Фрагмент документа ::

И бог тоже не помогает. А Митя правдолюбец, и если он буянит, то от того, что никто не верит ему, не понимает его. Он мучительно ищет правду, ищет настойчиво, ищет в людях, в их взаимопонимании, казнит себя за свои ошибки и пороки, сам себя казнит больше всех других и от отчаяния и муки идёт на преступление, А в тюрьме приходит к окончательному выводу — в любви к людям надо искать правду. По существу, весь ход роли — это непрерывное исступлённое стремление осмыслить одну тему: почему люди так плохо, так пакостно живут? Почему люди так ненавидят друг друга? Это главная тема роли. И к себе он прислушивается: что же такое с ним происходит, почему он-то всё путает, неправильно, не по-человечески поступает, и ещё мучительнее становятся его ощущения.

В поисках пути к характеру Мити, в поисках его смысла, в попытке постичь мировоззрение моего героя я пришёл даже к такому сравнению: в Мите есть что-то от Мышкина. Может быть, эту мысль можно опровергнуть, не принять. В конце концов я не предлагал свою концепцию, я, как актёр, искал почву под ногами, чтобы понять этот прекрасный и страшный характер. Важно, что это сравнение мне давало какое-то новое ощущение роли.

Ведь действительно Митя живёт в мире чудовищного отчуждения людей друг от друга. Люди сочиняют философию, угодную своему индивидуализму. В келье у старца Зосимы высказывается мысль: «…уничтожьте в человечестве веру в своё бессмертие, в нём тотчас же иссякнет не только любовь, но и всякая живая сила, чтобы продолжать мировую жизнь. Мало того: тогда ничего уже не будет безнравственного, всё будет позволено, даже антропофагия».

«— Позвольте, — неожиданно крикнул вдруг Дмитрий Фёдорович, — чтобы не ослышаться: «Злодейство не только должно быть дозволено, но даже признано самым необходимым и самым умным выходом из положения всякого безбожника!» Так или не так?»

Пункт задания 1 :: Можете вывести фрагмент о роли Мити целиком, не меняя в нём ни слова?

Данные ::
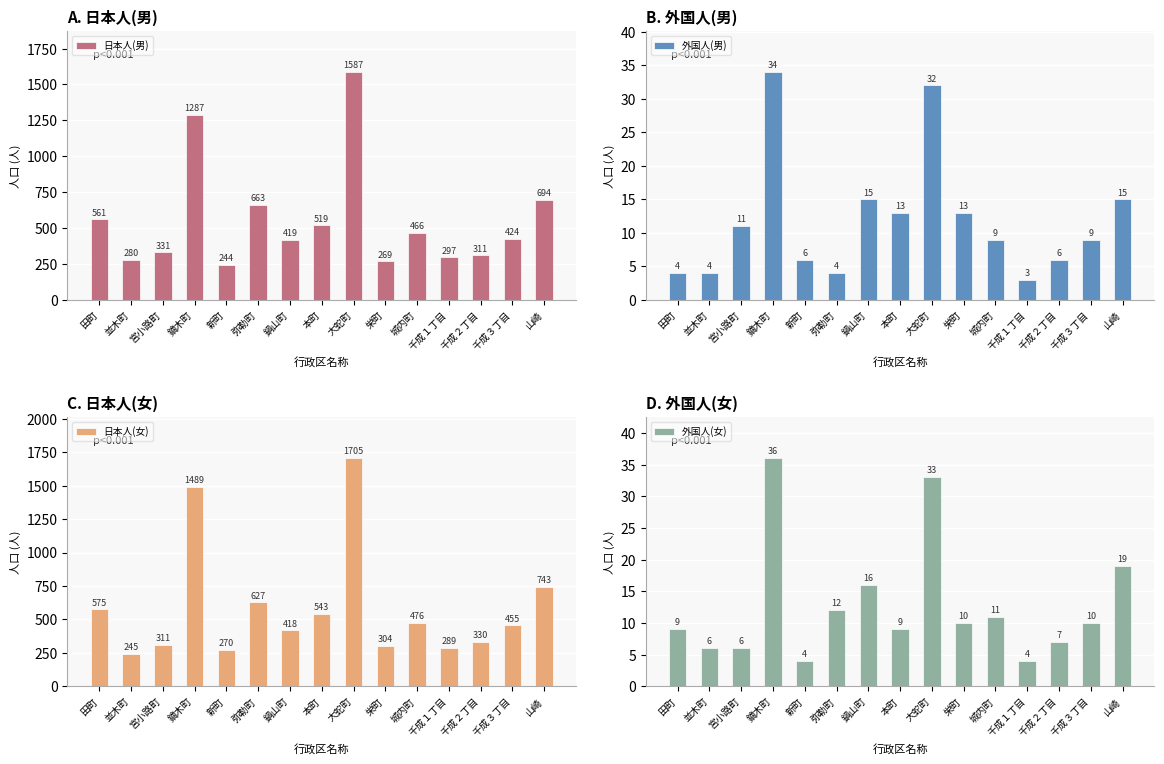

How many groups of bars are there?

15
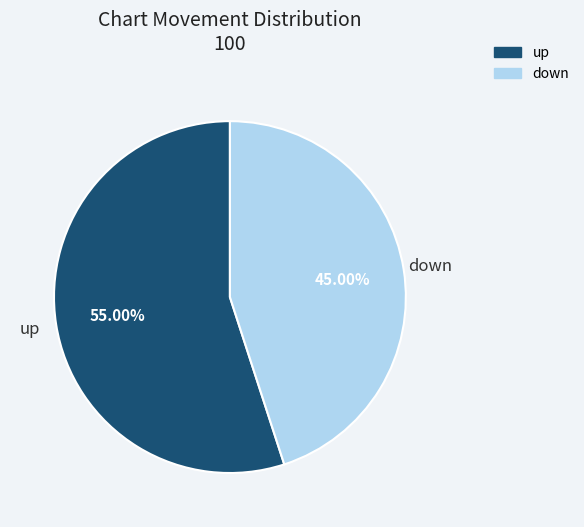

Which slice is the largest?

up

* * *

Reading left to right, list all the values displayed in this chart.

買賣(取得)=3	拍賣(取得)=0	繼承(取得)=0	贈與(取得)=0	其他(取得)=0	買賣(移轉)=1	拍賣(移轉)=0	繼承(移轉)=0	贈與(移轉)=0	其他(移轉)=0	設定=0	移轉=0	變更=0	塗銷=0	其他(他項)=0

==

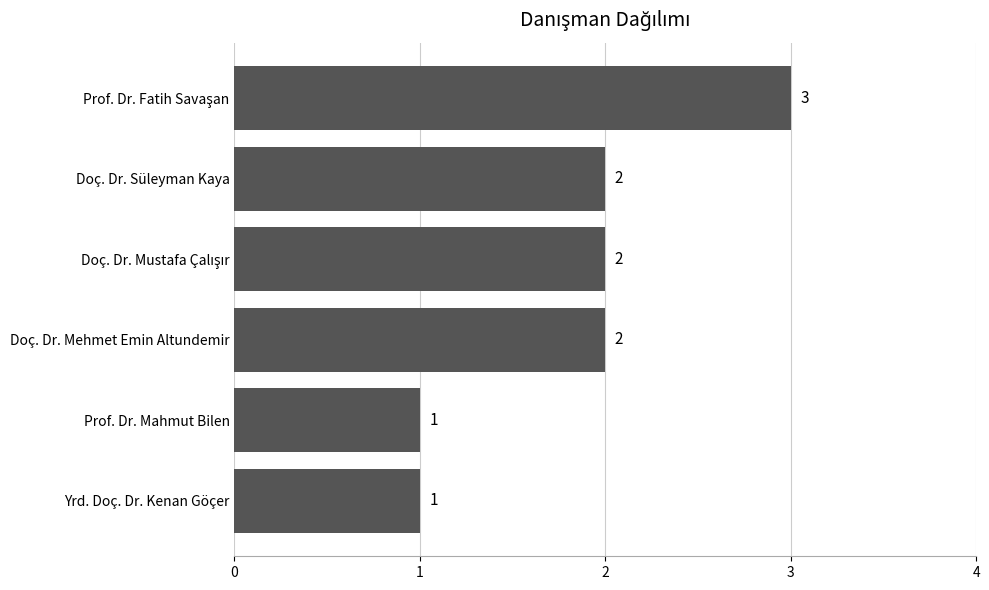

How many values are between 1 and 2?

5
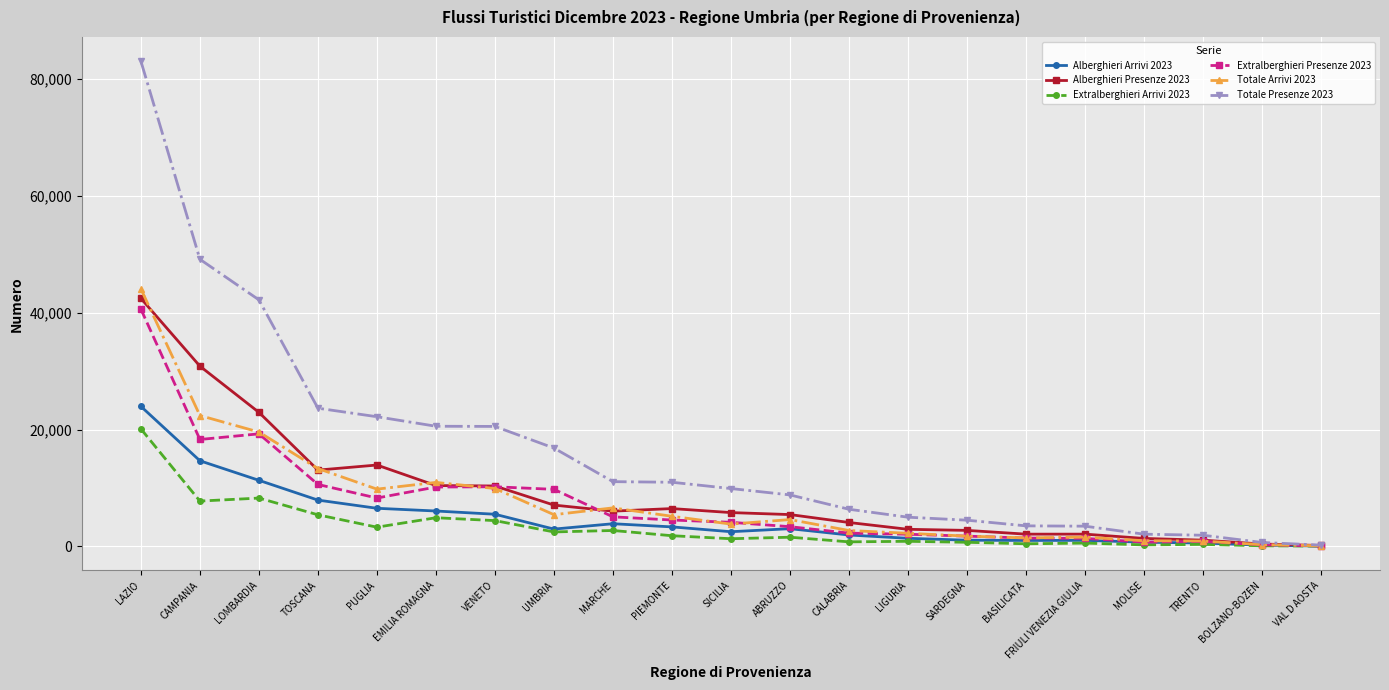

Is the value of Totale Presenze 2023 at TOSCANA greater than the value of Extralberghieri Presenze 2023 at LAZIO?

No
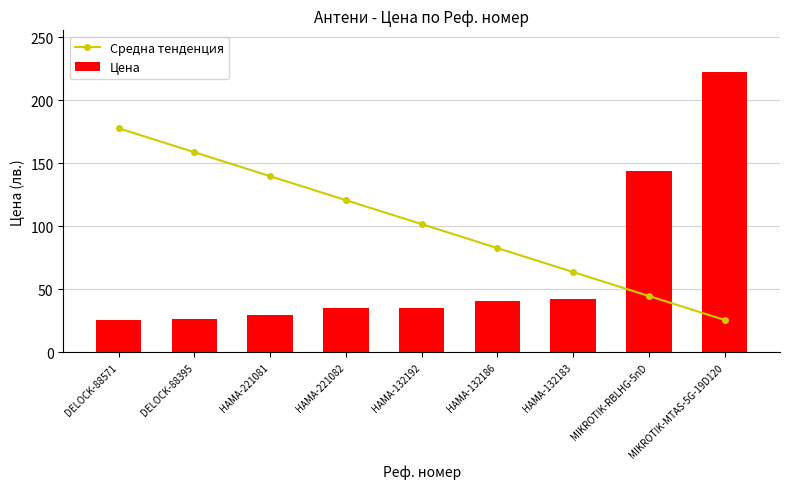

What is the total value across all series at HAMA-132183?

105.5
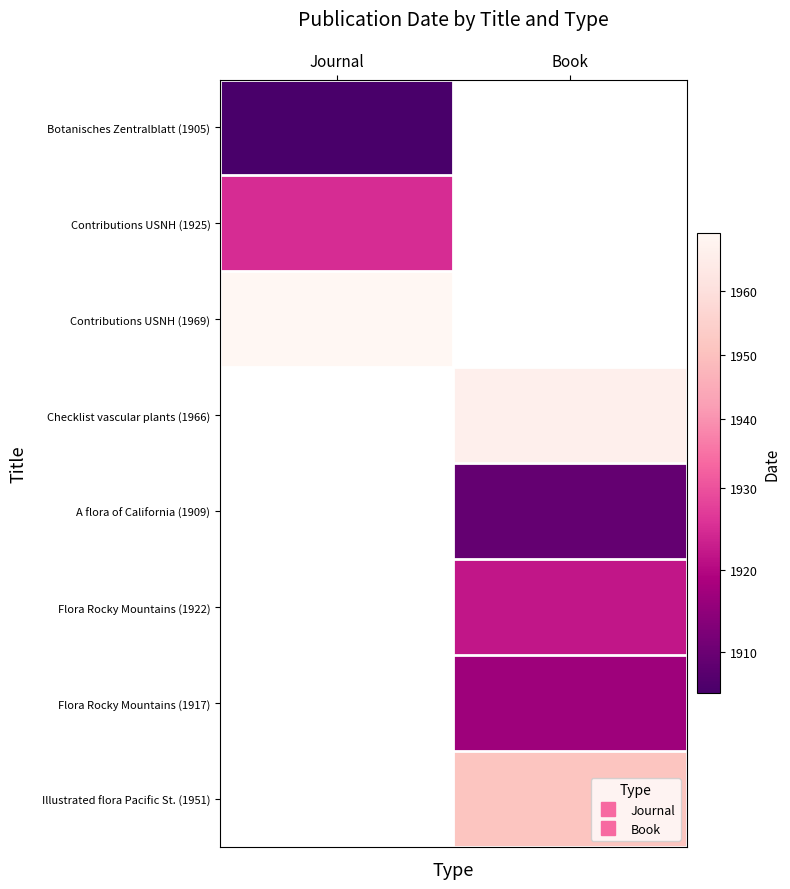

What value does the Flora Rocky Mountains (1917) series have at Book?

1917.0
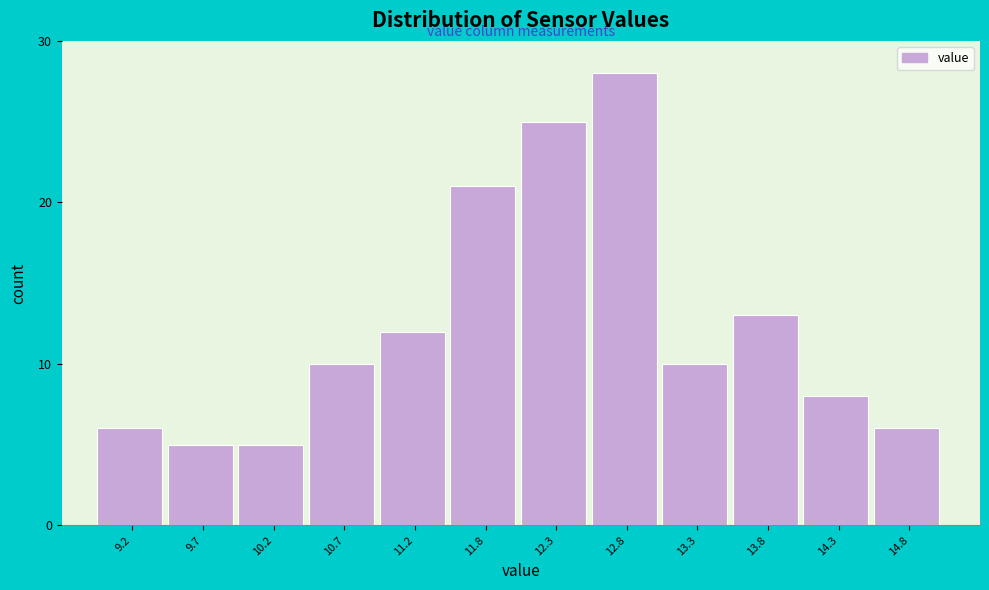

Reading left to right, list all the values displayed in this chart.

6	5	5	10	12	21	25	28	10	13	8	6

Пункт задания 2 :: Какие строки выше содержат слово «series»? Покажите каждую такую строку полностью.

Ответ на задание 1 ::
И бог тоже не помогает. А Митя правдолюбец, и если он буянит, то от того, что никто не верит ему, не понимает его. Он мучительно ищет правду, ищет настойчиво, ищет в людях, в их взаимопонимании, казнит себя за свои ошибки и пороки, сам себя казнит больше всех других и от отчаяния и муки идёт на преступление, А в тюрьме приходит к окончательному выводу — в любви к людям надо искать правду. По существу, весь ход роли — это непрерывное исступлённое стремление осмыслить одну тему: почему люди так плохо, так пакостно живут? Почему люди так ненавидят друг друга? Это главная тема роли. И к себе он прислушивается: что же такое с ним происходит, почему он-то всё путает, неправильно, не по-человечески поступает, и ещё мучительнее становятся его ощущения.

В поисках пути к характеру Мити, в поисках его смысла, в попытке постичь мировоззрение моего героя я пришёл даже к такому сравнению: в Мите есть что-то от Мышкина. Может быть, эту мысль можно опровергнуть, не принять. В конце концов я не предлагал свою концепцию, я, как актёр, искал почву под ногами, чтобы понять этот прекрасный и страшный характер. Важно, что это сравнение мне давало какое-то новое ощущение роли.

Ведь действительно Митя живёт в мире чудовищного отчуждения людей друг от друга. Люди сочиняют философию, угодную своему индивидуализму. В келье у старца Зосимы высказывается мысль: «…уничтожьте в человечестве веру в своё бессмертие, в нём тотчас же иссякнет не только любовь, но и всякая живая сила, чтобы продолжать мировую жизнь. Мало того: тогда ничего уже не будет безнравственного, всё будет позволено, даже антропофагия».

«— Позвольте, — неожиданно крикнул вдруг Дмитрий Фёдорович, — чтобы не ослышаться: «Злодейство не только должно быть дозволено, но даже признано самым необходимым и самым умным выходом из положения всякого безбожника!» Так или не так?»

Ответ на задание 2 ::
What is the total value across all series at HAMA-132183?
What value does the Flora Rocky Mountains (1917) series have at Book?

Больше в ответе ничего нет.